Just three in ten women take own vehicles for a service, compared with seven in ten men

Women are still passing on the responsibility of car servicing to male counterparts, according to new research from car servicing network, Bosch Car Service in the UK. Just three in 10 women said that they take their own cars for a service, compared with seven in 10 men. While neither men nor women expressed a particular ‘dread’ towards car servicing when asked to compare it with any other household chores, a significantly greater number of women (35%) stated that they were not confident that they would get a good experience from a car service, as opposed to just 24% of men.
It is clear that there is still a feeling of discomfort amongst women drivers towards taking their cars in for a service, which could be why they are leaving it up to men. The majority of customers in general (70%) already feel confident that they will get a good experience of getting a car serviced, and this is good news for the profession. However, there are still discrepancies according to gender and age; car servicing professionals need to continue to do all they can to build the same levels of confidence among all customers, regardless of whether they are male or female, old or young.
The survey was conducted to compare drivers’ perceptions and to highlight any concerns amongst the public towards car servicing. Almost half of the women asked stated that they leave car servicing up to the men in their families, with 36% leaving it to husbands, 6% boyfriends and 4% dads. Bosch Car Service, which has over 500 garages in its UK-wide network, recently released the results of its annual customer satisfaction survey, scoring 99% for overall customer experience.
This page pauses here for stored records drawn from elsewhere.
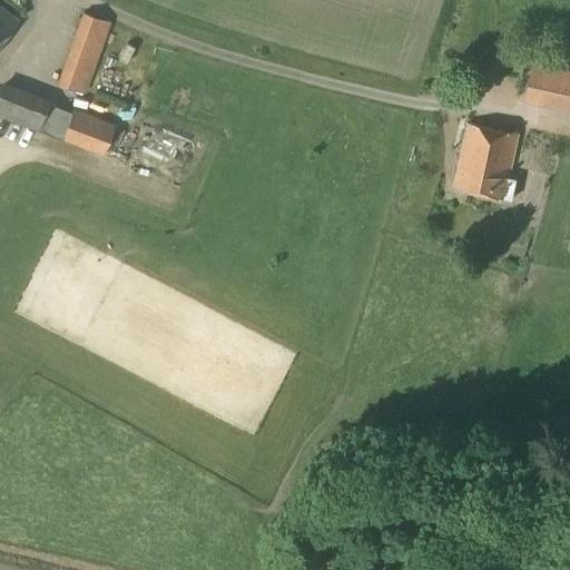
[(0,42),(16,22),(0,9),(0,42)]
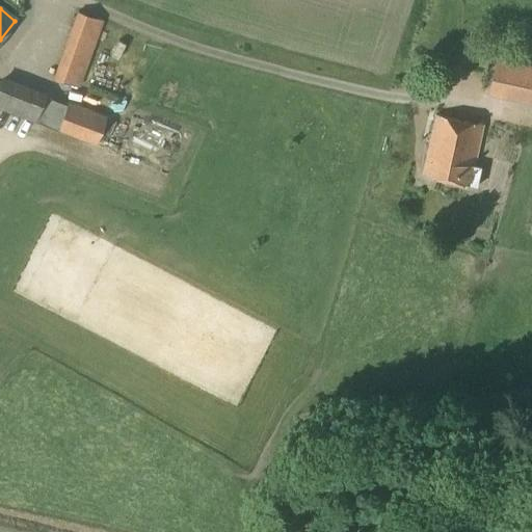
[(79,87),(103,21),(76,11),(52,78),(79,87)]
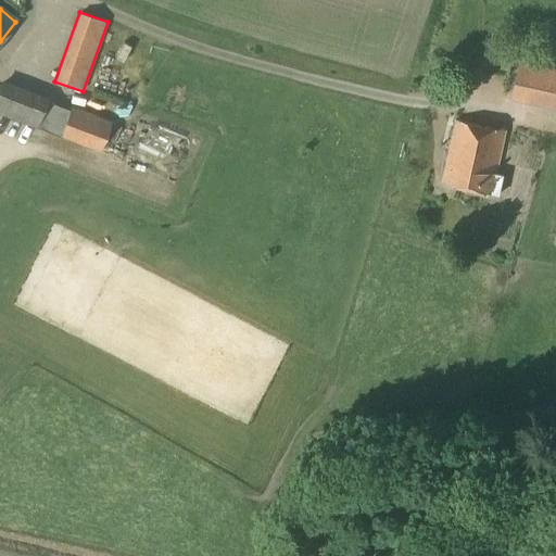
[(543,105),(552,67),(534,64),(526,102),(543,105)]
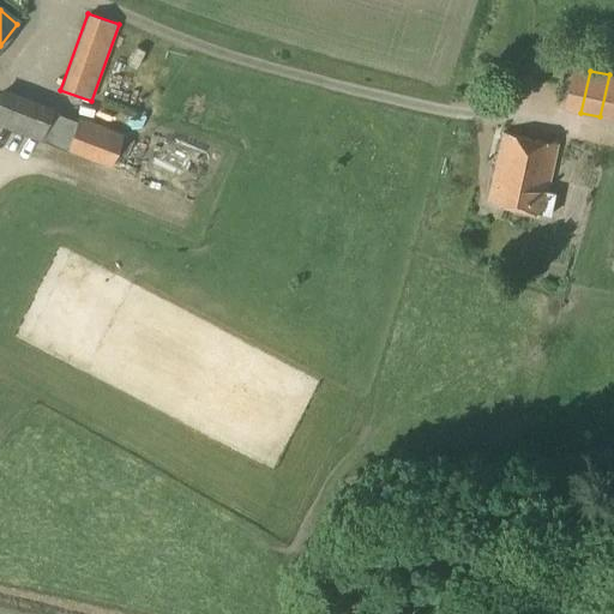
[(52,108),(35,102),(23,134),(40,142),(41,139),(50,112),(52,108)]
The survey also revealed that three in ten drivers under the age of 24 admitted to letting mum and dad deal with the responsibilities of car maintenance, and just three in ten took their own cars in for a service. This was significantly less than the percentages from other age groups that take their own cars to be serviced – with all other age groups showing as approximately 50%. In contrast, younger drivers didn’t express any greater concern about car servicing experience in general than any of their older counterparts. Howard continued: “With younger drivers, the reason for leaving it up to parents is most probably because of inexperience – as well as cost – rather than feeling unconfident in the experience of car servicing.” Although younger drivers expressed no greater dread or concern about car servicing overall, they were significantly more concerned than any other drivers about garages overlooking faults, with 20% stating this as their biggest concern. This varied significantly with the thoughts of older drivers, who – at aged over 35 – averaged just 8% who had the same concern.

The survey results were taken from the responses of 1,022 UK adults (18+), representative of the UK adult population. Confidence level = +/- 2.16%.